Durante el huracán Otis en 2023, los primeros pronósticos preveían vientos de 75 km/h. Sin embargo, la tormenta llegó a tierra con ráfagas de 267 km/h. Recientemente, en los primeros días de octubre, los meteorólogos pronosticaron correctamente lluvias intensas días antes, pero las comunidades ribereñas recibieron solo horas de advertencia efectiva. En conjunto, ambos episodios dejaron, al menos, 116 víctimas. La pregunta técnica parece simple: ¿por qué fallaron los sistemas? La respuesta muestra algo más profundo: el cambio climático está alterando los fundamentos sobre los que se construyen las predicciones.

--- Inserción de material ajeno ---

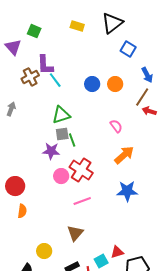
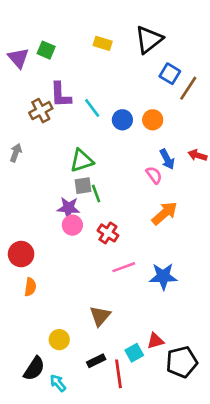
purple triangle: (13, 47) -> (18, 58), moved
blue arrow: (147, 75) -> (167, 159), moved
cyan line: (55, 80) -> (92, 108), moved
brown line: (142, 97) -> (188, 88), moved
red cross: (81, 170) -> (108, 233), size x0.7
pink circle: (61, 176) -> (72, 225), moved
blue star: (127, 191) -> (163, 276), moved
pink line: (82, 201) -> (124, 267), moved

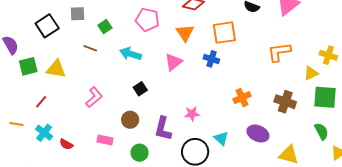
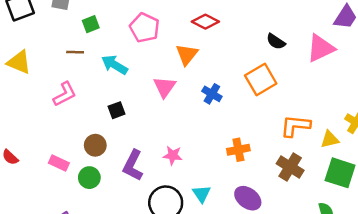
orange square: (224, 33) -> (261, 79), moved, turned -35
brown line: (90, 48) -> (75, 52), moved, turned -32
orange L-shape: (279, 52) -> (295, 126), moved
pink triangle: (173, 62) -> (165, 87), turned -30
pink L-shape: (94, 97) -> (65, 94), moved
green circle: (140, 153) -> (89, 178), moved

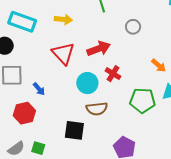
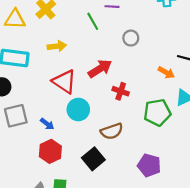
cyan circle: (87, 83) -> (78, 110), moved
red hexagon: (24, 113) -> (50, 151), moved
black square: (74, 130) -> (93, 159), turned -35

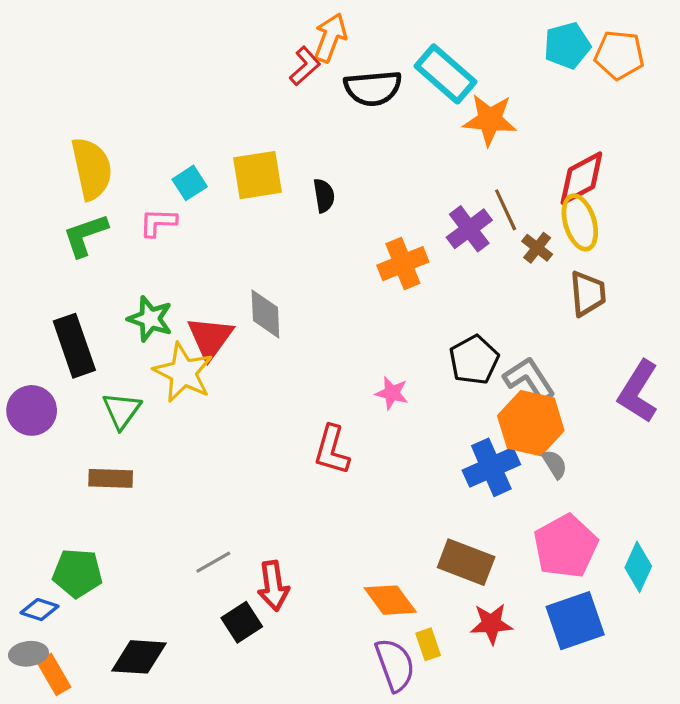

No se trata de errores humanos. Los meteorólogos saben que sus modelos se basan en patrones históricos bajo la suposición de que el clima mantiene cierta estabilidad, una condición conocida como “estacionariedad”. Esa premisa fue válida durante mucho tiempo, pero hoy está quedando obsoleta. Desde 1990, la frecuencia de huracanes que se intensifican rápidamente se ha duplicado. Las temperaturas del océano en zonas críticas baten récords, y la atmósfera contiene alrededor de 7% más humedad por cada grado adicional de calentamiento.

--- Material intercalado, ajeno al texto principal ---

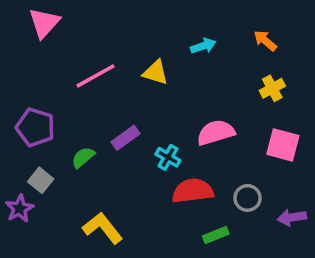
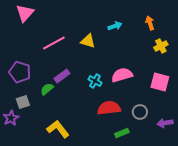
orange arrow: (265, 41) -> (150, 23), turned 32
yellow cross: (272, 88) -> (161, 46), moved
purple rectangle: (126, 138) -> (62, 76), moved
cyan cross: (168, 157) -> (95, 81), moved
gray square: (41, 180) -> (23, 102), turned 32

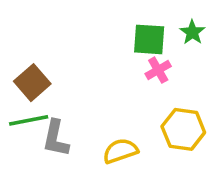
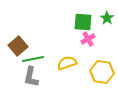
green line: (29, 120) -> (33, 59), moved
yellow semicircle: (120, 151) -> (67, 63), moved

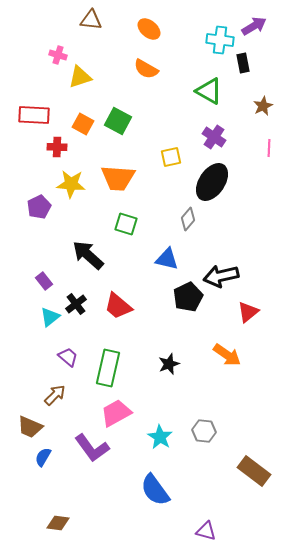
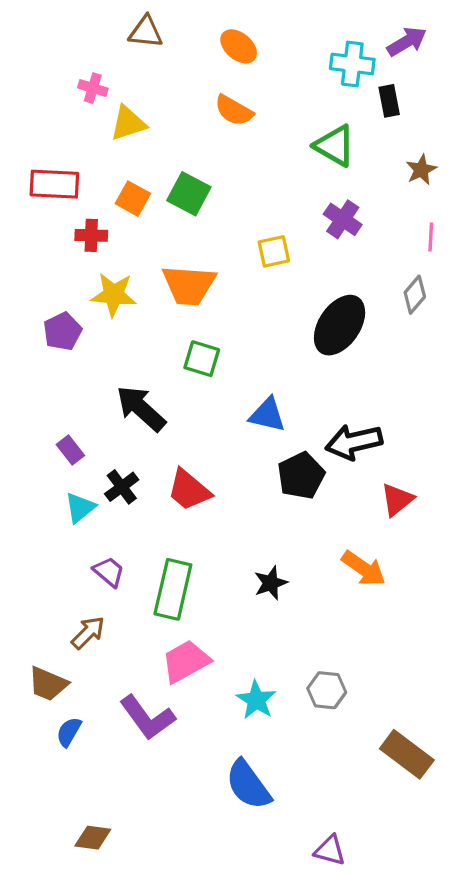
black ellipse: (212, 182) -> (340, 325), moved
gray diamond: (188, 219) -> (415, 295), moved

Otis pasó de tormenta tropical a categoría 5 en solo 21 horas, el salto más veloz jamás registrado en el Pacífico Oriental. El Centro Nacional de Huracanes reconoció errores tres veces mayores a su promedio histórico. Cuando emitieron la alerta revisada, la ciudad de Acapulco tenía solo ocho horas para prepararse.

En Veracruz, el pronóstico sí identificó el riesgo: 540 milímetros de lluvia en cuatro días. Pero la información no se tradujo en acciones concretas. Comunidades como Poza Rica amanecieron bajo el agua. Un estudio de 2020[1] indica que más de la mitad de los desastres del país ocurren en este estado, lo que revela que las causas exceden lo meteorológico.

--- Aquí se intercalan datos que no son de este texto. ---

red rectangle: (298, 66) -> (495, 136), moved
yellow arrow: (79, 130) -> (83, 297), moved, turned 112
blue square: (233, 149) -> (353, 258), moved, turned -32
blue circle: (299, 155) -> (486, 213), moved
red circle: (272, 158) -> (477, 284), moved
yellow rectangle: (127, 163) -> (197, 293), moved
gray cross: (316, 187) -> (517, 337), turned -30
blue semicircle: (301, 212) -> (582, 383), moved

El cambio global no afecta solo al clima, también transforma los territorios. En Veracruz, la deforestación de las cuencas altas ha modificado la dinámica del agua. Los bosques, que antes absorbían la lluvia y regulaban su flujo, han sido sustituidos por pastizales o suelos desnudos que provocan escorrentías más rápidas, cargadas de sedimentos. Así, el mismo volumen de lluvia genera ahora inundaciones más violentas y destructivas.

Los modelos de riesgo, sin embargo, siguen calculando peligros con datos del pasado, cuando los bosques aún existían. Un evento considerado de “50 años de recurrencia” en 1980 puede repetirse hoy cada 20 años. Los pronósticos atmosféricos pueden ser correctos, pero las evaluaciones hidrológicas se han quedado atrás.

A esto se suma un dilema operativo: los sistemas tienden a esperar confirmaciones antes de emitir alertas drásticas, para evitar falsas alarmas. Sin embargo, el costo de advertir de más es mínimo comparado con el de advertir de menos. Japón redujo en 97% la mortalidad por desastres priorizando la precaución. Los Países Bajos diseñan sus defensas contra inundaciones para eventos que ocurren una vez cada 10,000 años. China evacuó preventivamente a un millón de personas en 2020 y evitó muertes.

Las soluciones deben ser precisas: ampliar la observación oceanográfica, automatizar evacuaciones cuando las lluvias superen ciertos umbrales y comunicar impactos esperados en lugar de tecnicismos. Pero ninguna tecnología sustituye la recuperación de los ecosistemas. Restaurar los bosques de cuenca alta no es un gesto ambientalista, sino una inversión en infraestructura natural. Cada hectárea reforestada ayuda a infiltrar agua, reducir escorrentías, estabilizar suelos y disminuir inundaciones.

Todavía nos queda mes y medio de temporada de huracanes (finaliza en noviembre de 2025). La próxima temporada de huracanes comienza en siete meses. Afrontarla con éxito exige combinar pronósticos más realistas con restauración territorial sostenida. Los árboles que se planten hoy en las partes altas determinarán cuánta agua y con qué fuerza llegará a las comunidades bajas en los años por venir. Reforestar no es una opción estética: es reconstruir la defensa natural ante un clima que se vuelve cada vez más extremo.